INSTRUCTION :: Give back the listing word for word, from its first line through the line that contains "state / province: Amazonas".

## Begin EXERCISE MATERIAL

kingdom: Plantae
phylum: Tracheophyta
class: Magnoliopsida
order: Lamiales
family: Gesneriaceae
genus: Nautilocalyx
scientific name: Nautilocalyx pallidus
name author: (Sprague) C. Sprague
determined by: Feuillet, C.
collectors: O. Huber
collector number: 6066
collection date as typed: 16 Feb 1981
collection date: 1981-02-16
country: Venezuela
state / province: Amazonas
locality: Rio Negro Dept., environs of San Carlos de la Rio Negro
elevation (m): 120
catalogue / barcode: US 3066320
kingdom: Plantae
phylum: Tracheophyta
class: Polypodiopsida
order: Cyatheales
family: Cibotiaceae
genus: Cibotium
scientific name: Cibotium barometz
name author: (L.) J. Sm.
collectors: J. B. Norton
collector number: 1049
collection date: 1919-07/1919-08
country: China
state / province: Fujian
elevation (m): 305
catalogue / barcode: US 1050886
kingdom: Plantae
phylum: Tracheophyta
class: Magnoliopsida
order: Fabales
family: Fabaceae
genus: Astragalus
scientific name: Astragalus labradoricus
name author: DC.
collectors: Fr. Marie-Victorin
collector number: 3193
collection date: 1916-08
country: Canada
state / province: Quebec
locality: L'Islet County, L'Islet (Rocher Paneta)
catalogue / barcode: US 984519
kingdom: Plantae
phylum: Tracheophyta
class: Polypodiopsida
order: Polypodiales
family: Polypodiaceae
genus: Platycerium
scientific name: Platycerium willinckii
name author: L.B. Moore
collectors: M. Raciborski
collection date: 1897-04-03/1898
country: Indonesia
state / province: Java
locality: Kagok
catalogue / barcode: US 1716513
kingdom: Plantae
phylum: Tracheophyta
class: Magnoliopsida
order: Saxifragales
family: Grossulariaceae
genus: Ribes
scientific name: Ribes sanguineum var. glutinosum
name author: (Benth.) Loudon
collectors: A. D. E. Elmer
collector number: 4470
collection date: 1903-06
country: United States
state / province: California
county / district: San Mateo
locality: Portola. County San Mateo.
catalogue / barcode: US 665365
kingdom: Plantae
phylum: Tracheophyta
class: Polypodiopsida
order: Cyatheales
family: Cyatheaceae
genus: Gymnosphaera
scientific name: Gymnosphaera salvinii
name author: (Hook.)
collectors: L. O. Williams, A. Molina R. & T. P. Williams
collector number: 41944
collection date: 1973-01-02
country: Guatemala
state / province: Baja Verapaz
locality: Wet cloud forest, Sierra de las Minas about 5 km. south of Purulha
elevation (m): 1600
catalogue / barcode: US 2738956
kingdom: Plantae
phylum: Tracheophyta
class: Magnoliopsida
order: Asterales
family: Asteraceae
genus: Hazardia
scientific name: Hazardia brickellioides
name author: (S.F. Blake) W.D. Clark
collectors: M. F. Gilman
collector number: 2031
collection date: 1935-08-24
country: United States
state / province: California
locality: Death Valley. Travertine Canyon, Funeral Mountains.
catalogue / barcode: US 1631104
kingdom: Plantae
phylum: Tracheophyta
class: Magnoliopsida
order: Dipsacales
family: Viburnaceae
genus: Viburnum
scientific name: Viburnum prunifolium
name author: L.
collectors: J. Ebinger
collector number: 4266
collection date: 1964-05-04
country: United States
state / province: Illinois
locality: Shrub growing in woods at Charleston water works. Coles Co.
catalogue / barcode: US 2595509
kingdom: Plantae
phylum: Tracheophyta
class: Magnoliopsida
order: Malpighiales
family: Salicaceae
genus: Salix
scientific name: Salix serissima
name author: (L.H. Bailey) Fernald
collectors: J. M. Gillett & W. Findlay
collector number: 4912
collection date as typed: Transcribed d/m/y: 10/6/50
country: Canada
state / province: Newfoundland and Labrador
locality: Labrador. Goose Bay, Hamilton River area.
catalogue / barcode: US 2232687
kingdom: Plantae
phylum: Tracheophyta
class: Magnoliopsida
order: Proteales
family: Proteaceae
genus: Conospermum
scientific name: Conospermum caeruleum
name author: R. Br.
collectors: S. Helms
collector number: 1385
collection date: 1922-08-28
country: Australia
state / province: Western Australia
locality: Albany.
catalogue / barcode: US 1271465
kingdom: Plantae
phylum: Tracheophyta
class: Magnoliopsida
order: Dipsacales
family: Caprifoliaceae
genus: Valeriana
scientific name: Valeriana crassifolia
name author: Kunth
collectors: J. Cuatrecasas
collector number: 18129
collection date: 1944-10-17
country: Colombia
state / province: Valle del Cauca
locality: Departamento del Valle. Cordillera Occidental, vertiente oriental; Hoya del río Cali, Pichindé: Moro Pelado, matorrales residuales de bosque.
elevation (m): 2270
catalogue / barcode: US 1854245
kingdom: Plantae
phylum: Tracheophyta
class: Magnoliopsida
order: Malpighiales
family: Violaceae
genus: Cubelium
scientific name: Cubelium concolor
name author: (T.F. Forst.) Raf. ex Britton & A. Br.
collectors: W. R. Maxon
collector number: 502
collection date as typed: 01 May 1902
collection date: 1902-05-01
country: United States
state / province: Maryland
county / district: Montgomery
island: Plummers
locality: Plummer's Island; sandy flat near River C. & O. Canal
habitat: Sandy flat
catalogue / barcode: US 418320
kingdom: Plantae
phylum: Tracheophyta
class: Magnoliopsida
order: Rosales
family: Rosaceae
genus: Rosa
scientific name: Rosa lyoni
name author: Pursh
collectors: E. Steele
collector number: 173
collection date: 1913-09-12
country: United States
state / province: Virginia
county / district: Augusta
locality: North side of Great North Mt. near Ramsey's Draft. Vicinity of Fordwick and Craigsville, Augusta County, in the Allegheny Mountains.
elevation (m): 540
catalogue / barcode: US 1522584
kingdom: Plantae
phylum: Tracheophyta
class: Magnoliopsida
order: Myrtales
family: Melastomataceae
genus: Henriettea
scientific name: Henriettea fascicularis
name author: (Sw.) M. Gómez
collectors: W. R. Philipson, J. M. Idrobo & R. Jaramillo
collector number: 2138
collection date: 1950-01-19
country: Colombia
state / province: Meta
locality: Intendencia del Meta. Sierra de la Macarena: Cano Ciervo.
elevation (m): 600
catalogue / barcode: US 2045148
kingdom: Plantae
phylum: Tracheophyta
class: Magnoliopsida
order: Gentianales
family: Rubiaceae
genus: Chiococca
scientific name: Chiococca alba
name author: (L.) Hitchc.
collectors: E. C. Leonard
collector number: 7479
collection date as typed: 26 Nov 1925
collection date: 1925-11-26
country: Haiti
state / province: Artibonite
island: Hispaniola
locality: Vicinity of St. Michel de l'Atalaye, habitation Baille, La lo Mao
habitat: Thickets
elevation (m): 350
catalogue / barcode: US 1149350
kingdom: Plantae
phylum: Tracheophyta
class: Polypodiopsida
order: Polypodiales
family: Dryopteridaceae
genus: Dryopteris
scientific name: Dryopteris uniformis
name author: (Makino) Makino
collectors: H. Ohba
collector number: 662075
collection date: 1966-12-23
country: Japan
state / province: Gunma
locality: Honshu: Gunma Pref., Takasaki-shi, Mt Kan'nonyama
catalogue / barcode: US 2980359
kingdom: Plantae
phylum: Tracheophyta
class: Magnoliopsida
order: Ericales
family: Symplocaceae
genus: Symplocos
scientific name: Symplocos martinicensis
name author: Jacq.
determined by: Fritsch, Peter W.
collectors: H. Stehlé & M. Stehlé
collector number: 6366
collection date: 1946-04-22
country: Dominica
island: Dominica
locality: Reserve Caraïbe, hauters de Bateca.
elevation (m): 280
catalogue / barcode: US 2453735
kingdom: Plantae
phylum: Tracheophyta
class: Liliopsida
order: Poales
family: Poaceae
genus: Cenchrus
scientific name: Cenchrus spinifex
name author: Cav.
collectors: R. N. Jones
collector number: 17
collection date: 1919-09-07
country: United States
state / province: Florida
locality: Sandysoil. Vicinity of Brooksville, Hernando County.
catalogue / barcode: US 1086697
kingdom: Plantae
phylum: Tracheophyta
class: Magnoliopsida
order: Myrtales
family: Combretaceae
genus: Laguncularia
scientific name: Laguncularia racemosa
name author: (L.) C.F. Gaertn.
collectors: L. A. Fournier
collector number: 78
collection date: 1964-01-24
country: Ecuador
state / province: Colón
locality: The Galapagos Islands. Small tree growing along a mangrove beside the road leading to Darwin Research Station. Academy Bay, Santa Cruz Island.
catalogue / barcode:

## End EXERCISE MATERIAL

EXERCISE RESULT ::
kingdom: Plantae
phylum: Tracheophyta
class: Magnoliopsida
order: Lamiales
family: Gesneriaceae
genus: Nautilocalyx
scientific name: Nautilocalyx pallidus
name author: (Sprague) C. Sprague
determined by: Feuillet, C.
collectors: O. Huber
collector number: 6066
collection date as typed: 16 Feb 1981
collection date: 1981-02-16
country: Venezuela
state / province: Amazonas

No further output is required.